• Your task
Only the lines from the beginning of the material below through the line with "programa estatal, pero" should be retyped exactly, and pictures are to be skipped.

• Data to process
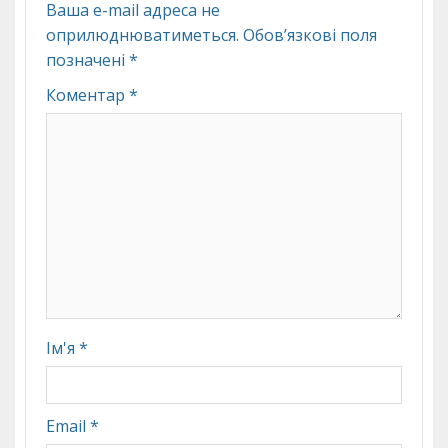
Ваша e-mail адреса не
оприлюднюватиметься.
Обов’язкові поля
позначені
*
Коментар
*
Ім'я
*
Email
*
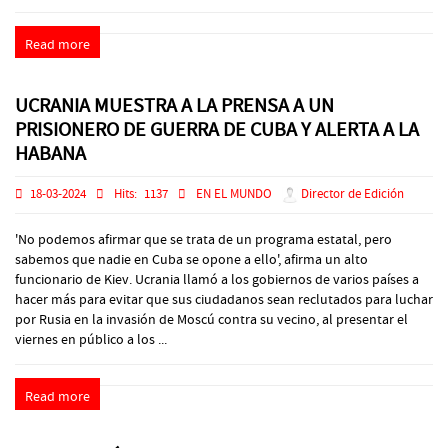
Read more
UCRANIA MUESTRA A LA PRENSA A UN
PRISIONERO DE GUERRA DE CUBA Y ALERTA A LA
HABANA
18-03-2024
Hits:
1137
EN EL MUNDO
Director de Edición
'No podemos afirmar que se trata de un programa estatal, pero
sabemos que nadie en Cuba se opone a ello', afirma un alto
funcionario de Kiev. Ucrania llamó a los gobiernos de varios países a
hacer más para evitar que sus ciudadanos sean reclutados para luchar
por Rusia en la invasión de Moscú contra su vecino, al presentar el
viernes en público a los ...
Read more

• Solution for this problem
Ваша e-mail адреса не
оприлюднюватиметься.
Обов’язкові поля
позначені
*
Коментар
*
Ім'я
*
Email
*
Read more
UCRANIA MUESTRA A LA PRENSA A UN
PRISIONERO DE GUERRA DE CUBA Y ALERTA A LA
HABANA
18-03-2024
Hits:
1137
EN EL MUNDO
Director de Edición
'No podemos afirmar que se trata de un programa estatal, pero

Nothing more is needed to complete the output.